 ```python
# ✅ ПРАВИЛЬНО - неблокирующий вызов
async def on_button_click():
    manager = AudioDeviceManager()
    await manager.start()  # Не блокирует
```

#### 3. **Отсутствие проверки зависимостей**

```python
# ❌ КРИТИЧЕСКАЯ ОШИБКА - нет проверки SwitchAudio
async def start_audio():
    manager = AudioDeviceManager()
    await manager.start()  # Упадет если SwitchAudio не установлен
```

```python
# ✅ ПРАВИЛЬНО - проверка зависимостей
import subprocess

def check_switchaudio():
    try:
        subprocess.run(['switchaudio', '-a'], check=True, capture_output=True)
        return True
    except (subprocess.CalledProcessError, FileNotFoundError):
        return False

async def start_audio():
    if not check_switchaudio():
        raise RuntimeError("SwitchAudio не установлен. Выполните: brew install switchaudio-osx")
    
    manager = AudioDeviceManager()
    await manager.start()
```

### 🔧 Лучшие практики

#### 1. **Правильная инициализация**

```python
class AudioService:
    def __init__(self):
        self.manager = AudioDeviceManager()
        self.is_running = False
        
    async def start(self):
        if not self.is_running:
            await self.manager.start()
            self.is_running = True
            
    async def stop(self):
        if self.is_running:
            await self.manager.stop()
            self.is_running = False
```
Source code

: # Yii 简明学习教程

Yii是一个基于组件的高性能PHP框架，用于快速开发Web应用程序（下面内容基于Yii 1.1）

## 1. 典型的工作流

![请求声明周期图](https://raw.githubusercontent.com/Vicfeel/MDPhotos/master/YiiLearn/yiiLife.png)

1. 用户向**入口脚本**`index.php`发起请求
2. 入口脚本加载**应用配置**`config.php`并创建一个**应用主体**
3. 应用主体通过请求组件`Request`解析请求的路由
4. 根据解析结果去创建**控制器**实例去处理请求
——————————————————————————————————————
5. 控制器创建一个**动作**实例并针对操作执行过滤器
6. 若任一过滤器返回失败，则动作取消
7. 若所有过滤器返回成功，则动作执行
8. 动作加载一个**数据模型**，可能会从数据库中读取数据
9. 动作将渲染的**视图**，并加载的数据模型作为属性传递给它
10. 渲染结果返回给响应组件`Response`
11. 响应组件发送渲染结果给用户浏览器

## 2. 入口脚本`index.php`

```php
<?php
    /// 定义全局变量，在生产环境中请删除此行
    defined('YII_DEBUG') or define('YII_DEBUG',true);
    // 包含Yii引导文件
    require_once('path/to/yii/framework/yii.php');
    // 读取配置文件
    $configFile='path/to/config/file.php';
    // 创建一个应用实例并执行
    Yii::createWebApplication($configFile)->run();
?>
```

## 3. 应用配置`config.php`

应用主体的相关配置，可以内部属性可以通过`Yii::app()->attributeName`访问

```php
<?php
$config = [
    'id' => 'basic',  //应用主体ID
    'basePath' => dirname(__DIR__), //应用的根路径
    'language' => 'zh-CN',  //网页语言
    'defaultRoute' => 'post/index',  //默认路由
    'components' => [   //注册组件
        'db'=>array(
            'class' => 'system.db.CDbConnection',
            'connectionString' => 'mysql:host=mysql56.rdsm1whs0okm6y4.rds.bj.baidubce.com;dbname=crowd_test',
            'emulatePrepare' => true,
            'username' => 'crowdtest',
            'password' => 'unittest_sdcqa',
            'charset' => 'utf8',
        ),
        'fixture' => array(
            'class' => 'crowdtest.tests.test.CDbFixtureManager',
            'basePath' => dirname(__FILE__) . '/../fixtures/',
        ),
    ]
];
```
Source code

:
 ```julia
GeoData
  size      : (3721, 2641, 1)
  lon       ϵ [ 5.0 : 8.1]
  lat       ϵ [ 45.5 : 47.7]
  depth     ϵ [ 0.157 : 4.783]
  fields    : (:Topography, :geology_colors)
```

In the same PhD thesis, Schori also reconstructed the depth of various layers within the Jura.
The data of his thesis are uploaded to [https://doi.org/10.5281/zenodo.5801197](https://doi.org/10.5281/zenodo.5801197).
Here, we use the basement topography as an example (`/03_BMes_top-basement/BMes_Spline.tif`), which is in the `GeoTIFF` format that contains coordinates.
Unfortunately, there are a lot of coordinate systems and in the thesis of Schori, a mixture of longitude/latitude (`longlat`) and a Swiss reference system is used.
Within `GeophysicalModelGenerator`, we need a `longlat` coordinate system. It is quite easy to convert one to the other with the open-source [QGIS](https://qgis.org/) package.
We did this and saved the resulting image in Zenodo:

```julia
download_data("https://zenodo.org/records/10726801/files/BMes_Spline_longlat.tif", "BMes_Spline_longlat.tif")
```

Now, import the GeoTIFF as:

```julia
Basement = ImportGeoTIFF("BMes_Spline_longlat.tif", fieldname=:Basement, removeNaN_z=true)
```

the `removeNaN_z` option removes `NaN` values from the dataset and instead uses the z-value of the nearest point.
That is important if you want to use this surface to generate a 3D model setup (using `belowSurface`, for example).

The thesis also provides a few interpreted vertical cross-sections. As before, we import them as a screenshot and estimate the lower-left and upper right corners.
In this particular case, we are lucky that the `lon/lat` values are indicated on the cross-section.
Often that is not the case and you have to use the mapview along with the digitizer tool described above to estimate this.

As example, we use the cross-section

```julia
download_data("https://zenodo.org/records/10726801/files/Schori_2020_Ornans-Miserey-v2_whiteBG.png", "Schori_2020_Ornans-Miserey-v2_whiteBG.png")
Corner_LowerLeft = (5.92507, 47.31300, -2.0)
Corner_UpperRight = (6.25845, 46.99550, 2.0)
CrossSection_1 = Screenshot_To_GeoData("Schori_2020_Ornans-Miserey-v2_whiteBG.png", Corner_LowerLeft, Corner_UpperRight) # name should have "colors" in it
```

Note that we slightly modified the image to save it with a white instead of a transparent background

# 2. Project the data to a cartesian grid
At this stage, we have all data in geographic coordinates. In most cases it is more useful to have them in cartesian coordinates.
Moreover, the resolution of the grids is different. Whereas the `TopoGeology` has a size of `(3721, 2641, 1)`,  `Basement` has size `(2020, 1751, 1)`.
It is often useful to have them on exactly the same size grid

-=-=-

DIRECTIONS FOR THIS TASK:
All that is needed is the material, repeated exactly.

WRITTEN SOLUTION:
 ```python
# ✅ ПРАВИЛЬНО - неблокирующий вызов
async def on_button_click():
    manager = AudioDeviceManager()
    await manager.start()  # Не блокирует
```

#### 3. **Отсутствие проверки зависимостей**

```python
# ❌ КРИТИЧЕСКАЯ ОШИБКА - нет проверки SwitchAudio
async def start_audio():
    manager = AudioDeviceManager()
    await manager.start()  # Упадет если SwitchAudio не установлен
```

```python
# ✅ ПРАВИЛЬНО - проверка зависимостей
import subprocess

def check_switchaudio():
    try:
        subprocess.run(['switchaudio', '-a'], check=True, capture_output=True)
        return True
    except (subprocess.CalledProcessError, FileNotFoundError):
        return False

async def start_audio():
    if not check_switchaudio():
        raise RuntimeError("SwitchAudio не установлен. Выполните: brew install switchaudio-osx")
    
    manager = AudioDeviceManager()
    await manager.start()
```

### 🔧 Лучшие практики

#### 1. **Правильная инициализация**

```python
class AudioService:
    def __init__(self):
        self.manager = AudioDeviceManager()
        self.is_running = False
        
    async def start(self):
        if not self.is_running:
            await self.manager.start()
            self.is_running = True
            
    async def stop(self):
        if self.is_running:
            await self.manager.stop()
            self.is_running = False
```
Source code

: # Yii 简明学习教程

Yii是一个基于组件的高性能PHP框架，用于快速开发Web应用程序（下面内容基于Yii 1.1）

## 1. 典型的工作流

![请求声明周期图](https://raw.githubusercontent.com/Vicfeel/MDPhotos/master/YiiLearn/yiiLife.png)

1. 用户向**入口脚本**`index.php`发起请求
2. 入口脚本加载**应用配置**`config.php`并创建一个**应用主体**
3. 应用主体通过请求组件`Request`解析请求的路由
4. 根据解析结果去创建**控制器**实例去处理请求
——————————————————————————————————————
5. 控制器创建一个**动作**实例并针对操作执行过滤器
6. 若任一过滤器返回失败，则动作取消
7. 若所有过滤器返回成功，则动作执行
8. 动作加载一个**数据模型**，可能会从数据库中读取数据
9. 动作将渲染的**视图**，并加载的数据模型作为属性传递给它
10. 渲染结果返回给响应组件`Response`
11. 响应组件发送渲染结果给用户浏览器

## 2. 入口脚本`index.php`

```php
<?php
    /// 定义全局变量，在生产环境中请删除此行
    defined('YII_DEBUG') or define('YII_DEBUG',true);
    // 包含Yii引导文件
    require_once('path/to/yii/framework/yii.php');
    // 读取配置文件
    $configFile='path/to/config/file.php';
    // 创建一个应用实例并执行
    Yii::createWebApplication($configFile)->run();
?>
```

## 3. 应用配置`config.php`

应用主体的相关配置，可以内部属性可以通过`Yii::app()->attributeName`访问

```php
<?php
$config = [
    'id' => 'basic',  //应用主体ID
    'basePath' => dirname(__DIR__), //应用的根路径
    'language' => 'zh-CN',  //网页语言
    'defaultRoute' => 'post/index',  //默认路由
    'components' => [   //注册组件
        'db'=>array(
            'class' => 'system.db.CDbConnection',
            'connectionString' => 'mysql:host=mysql56.rdsm1whs0okm6y4.rds.bj.baidubce.com;dbname=crowd_test',
            'emulatePrepare' => true,
            'username' => 'crowdtest',
            'password' => 'unittest_sdcqa',
            'charset' => 'utf8',
        ),
        'fixture' => array(
            'class' => 'crowdtest.tests.test.CDbFixtureManager',
            'basePath' => dirname(__FILE__) . '/../fixtures/',
        ),
    ]
];
```
Source code

:
 ```julia
GeoData
  size      : (3721, 2641, 1)
  lon       ϵ [ 5.0 : 8.1]
  lat       ϵ [ 45.5 : 47.7]
  depth     ϵ [ 0.157 : 4.783]
  fields    : (:Topography, :geology_colors)
```

In the same PhD thesis, Schori also reconstructed the depth of various layers within the Jura.
The data of his thesis are uploaded to [https://doi.org/10.5281/zenodo.5801197](https://doi.org/10.5281/zenodo.5801197).
Here, we use the basement topography as an example (`/03_BMes_top-basement/BMes_Spline.tif`), which is in the `GeoTIFF` format that contains coordinates.
Unfortunately, there are a lot of coordinate systems and in the thesis of Schori, a mixture of longitude/latitude (`longlat`) and a Swiss reference system is used.
Within `GeophysicalModelGenerator`, we need a `longlat` coordinate system. It is quite easy to convert one to the other with the open-source [QGIS](https://qgis.org/) package.
We did this and saved the resulting image in Zenodo:

```julia
download_data("https://zenodo.org/records/10726801/files/BMes_Spline_longlat.tif", "BMes_Spline_longlat.tif")
```

Now, import the GeoTIFF as:

```julia
Basement = ImportGeoTIFF("BMes_Spline_longlat.tif", fieldname=:Basement, removeNaN_z=true)
```

the `removeNaN_z` option removes `NaN` values from the dataset and instead uses the z-value of the nearest point.
That is important if you want to use this surface to generate a 3D model setup (using `belowSurface`, for example).

The thesis also provides a few interpreted vertical cross-sections. As before, we import them as a screenshot and estimate the lower-left and upper right corners.
In this particular case, we are lucky that the `lon/lat` values are indicated on the cross-section.
Often that is not the case and you have to use the mapview along with the digitizer tool described above to estimate this.

As example, we use the cross-section

```julia
download_data("https://zenodo.org/records/10726801/files/Schori_2020_Ornans-Miserey-v2_whiteBG.png", "Schori_2020_Ornans-Miserey-v2_whiteBG.png")
Corner_LowerLeft = (5.92507, 47.31300, -2.0)
Corner_UpperRight = (6.25845, 46.99550, 2.0)
CrossSection_1 = Screenshot_To_GeoData("Schori_2020_Ornans-Miserey-v2_whiteBG.png", Corner_LowerLeft, Corner_UpperRight) # name should have "colors" in it
```

Note that we slightly modified the image to save it with a white instead of a transparent background

# 2. Project the data to a cartesian grid
At this stage, we have all data in geographic coordinates. In most cases it is more useful to have them in cartesian coordinates.
Moreover, the resolution of the grids is different. Whereas the `TopoGeology` has a size of `(3721, 2641, 1)`,  `Basement` has size `(2020, 1751, 1)`.
It is often useful to have them on exactly the same size grid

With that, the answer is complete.